Malaysian ship owner saw operating profits fall 7.2% despite an 8.7% increase in group revenues.

   MISC Group reported operating profits of 468.2 million Malaysian ringgit (U.S. $131.27 million) for the first quarter of 2015, a 7.2 percent decrease from the first quarter of 2014.
   The Malaysian ship owner attributed the decline in profits primarily to lower revenue in its liquid natural gas business and additional costs from heavy engineering projects. Higher profit in the MISC’s offshore business and lower losses in its chemical business helped to mitigate the decrease in group operating profit, according to the company’s most recent financial statements.
   Group revenues were up 8.7 percent to 2.49 billion for the quarter, thanks to improved freight rates in MISC’s petroleum business and the commencement of finance lease income from its Floating, Production, Storage and Offloading (“FPSO”) unit in September 2014.  
   According to the company, MISC’s financial performance in 2015 “will continue to be underpinned by secured recurring income from a portfolio of long term contracts in the LNG shipping and offshore business segments.
   “Despite the severe drop in global oil prices in the past few months, petroleum shipping segment has found strength from sustained global oil production,” MISC said. “Barring any material cutbacks in global oil production, the recent strength in petroleum shipping could be sustained for the year.

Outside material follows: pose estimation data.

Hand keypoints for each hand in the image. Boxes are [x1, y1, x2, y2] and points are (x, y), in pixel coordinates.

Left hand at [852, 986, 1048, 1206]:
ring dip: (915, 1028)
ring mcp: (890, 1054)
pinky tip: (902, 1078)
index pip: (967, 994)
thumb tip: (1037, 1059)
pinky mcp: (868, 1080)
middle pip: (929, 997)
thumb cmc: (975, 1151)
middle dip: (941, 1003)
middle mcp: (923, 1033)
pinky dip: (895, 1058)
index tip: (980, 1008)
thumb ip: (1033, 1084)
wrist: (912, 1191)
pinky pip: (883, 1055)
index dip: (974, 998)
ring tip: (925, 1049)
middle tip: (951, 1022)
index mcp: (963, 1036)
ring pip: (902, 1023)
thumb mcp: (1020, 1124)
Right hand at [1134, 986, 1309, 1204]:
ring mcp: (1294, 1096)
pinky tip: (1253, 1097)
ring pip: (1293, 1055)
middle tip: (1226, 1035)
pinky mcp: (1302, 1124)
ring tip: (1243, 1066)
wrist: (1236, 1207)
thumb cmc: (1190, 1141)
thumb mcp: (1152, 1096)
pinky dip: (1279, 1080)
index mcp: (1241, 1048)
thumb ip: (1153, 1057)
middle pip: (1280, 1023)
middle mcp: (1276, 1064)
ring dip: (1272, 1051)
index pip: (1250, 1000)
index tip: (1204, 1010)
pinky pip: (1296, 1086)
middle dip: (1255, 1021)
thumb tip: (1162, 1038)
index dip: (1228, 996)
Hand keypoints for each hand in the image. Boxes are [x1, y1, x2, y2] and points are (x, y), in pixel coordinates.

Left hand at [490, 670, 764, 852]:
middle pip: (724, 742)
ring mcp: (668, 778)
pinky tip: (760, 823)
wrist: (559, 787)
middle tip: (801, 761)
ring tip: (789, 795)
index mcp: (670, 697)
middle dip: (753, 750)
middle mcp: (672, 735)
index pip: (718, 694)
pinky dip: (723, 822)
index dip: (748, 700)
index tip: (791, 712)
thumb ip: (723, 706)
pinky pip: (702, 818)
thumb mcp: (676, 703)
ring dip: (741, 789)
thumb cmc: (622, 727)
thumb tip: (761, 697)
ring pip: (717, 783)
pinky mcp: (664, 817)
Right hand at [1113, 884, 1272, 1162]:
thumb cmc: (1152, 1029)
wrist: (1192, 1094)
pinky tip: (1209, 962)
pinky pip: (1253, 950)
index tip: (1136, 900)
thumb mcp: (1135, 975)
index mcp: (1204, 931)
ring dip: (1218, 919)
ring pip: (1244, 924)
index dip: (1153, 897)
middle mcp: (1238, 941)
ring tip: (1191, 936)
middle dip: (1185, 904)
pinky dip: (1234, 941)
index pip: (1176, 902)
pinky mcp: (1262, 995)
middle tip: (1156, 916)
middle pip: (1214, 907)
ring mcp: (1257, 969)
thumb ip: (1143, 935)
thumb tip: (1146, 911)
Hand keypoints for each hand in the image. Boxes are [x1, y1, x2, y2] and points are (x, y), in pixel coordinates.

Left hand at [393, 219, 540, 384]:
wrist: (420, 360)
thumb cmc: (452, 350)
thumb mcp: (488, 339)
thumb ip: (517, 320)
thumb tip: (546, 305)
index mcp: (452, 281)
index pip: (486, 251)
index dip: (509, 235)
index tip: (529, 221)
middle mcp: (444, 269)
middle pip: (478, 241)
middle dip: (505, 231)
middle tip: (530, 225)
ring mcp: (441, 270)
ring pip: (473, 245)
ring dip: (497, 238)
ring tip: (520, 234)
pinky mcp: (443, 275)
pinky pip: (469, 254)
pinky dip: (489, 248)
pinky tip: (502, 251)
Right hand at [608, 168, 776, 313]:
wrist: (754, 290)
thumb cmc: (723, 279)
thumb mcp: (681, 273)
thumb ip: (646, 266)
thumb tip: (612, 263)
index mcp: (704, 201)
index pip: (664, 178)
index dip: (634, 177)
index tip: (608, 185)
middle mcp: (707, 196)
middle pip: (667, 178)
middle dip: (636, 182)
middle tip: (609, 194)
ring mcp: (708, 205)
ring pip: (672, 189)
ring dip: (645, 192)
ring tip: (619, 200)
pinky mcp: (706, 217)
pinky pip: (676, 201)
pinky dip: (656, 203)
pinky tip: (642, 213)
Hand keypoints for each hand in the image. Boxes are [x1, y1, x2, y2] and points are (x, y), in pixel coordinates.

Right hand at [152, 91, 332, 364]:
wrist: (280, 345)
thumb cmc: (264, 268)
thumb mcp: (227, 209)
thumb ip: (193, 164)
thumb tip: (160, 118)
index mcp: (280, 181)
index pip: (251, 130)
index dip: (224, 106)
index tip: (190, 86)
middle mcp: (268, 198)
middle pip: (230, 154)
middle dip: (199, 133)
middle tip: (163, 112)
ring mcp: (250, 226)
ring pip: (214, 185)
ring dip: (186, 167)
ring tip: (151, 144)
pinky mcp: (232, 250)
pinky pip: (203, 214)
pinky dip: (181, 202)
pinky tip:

Chemical shipping prospects remain mixed given uncertainty in demand as a result of sluggish growth in certain economic zones.
   “However, it will be a challenging year for the oil and gas services segment, such as fabrication and construction given the reduction in capital and operating expenditures by major oil companies in a low oil price environment,” it added. “The group’s heavy engineering business will draw on its present order book along with other cost management and operational excellence initiatives to sustain profitability during the year.”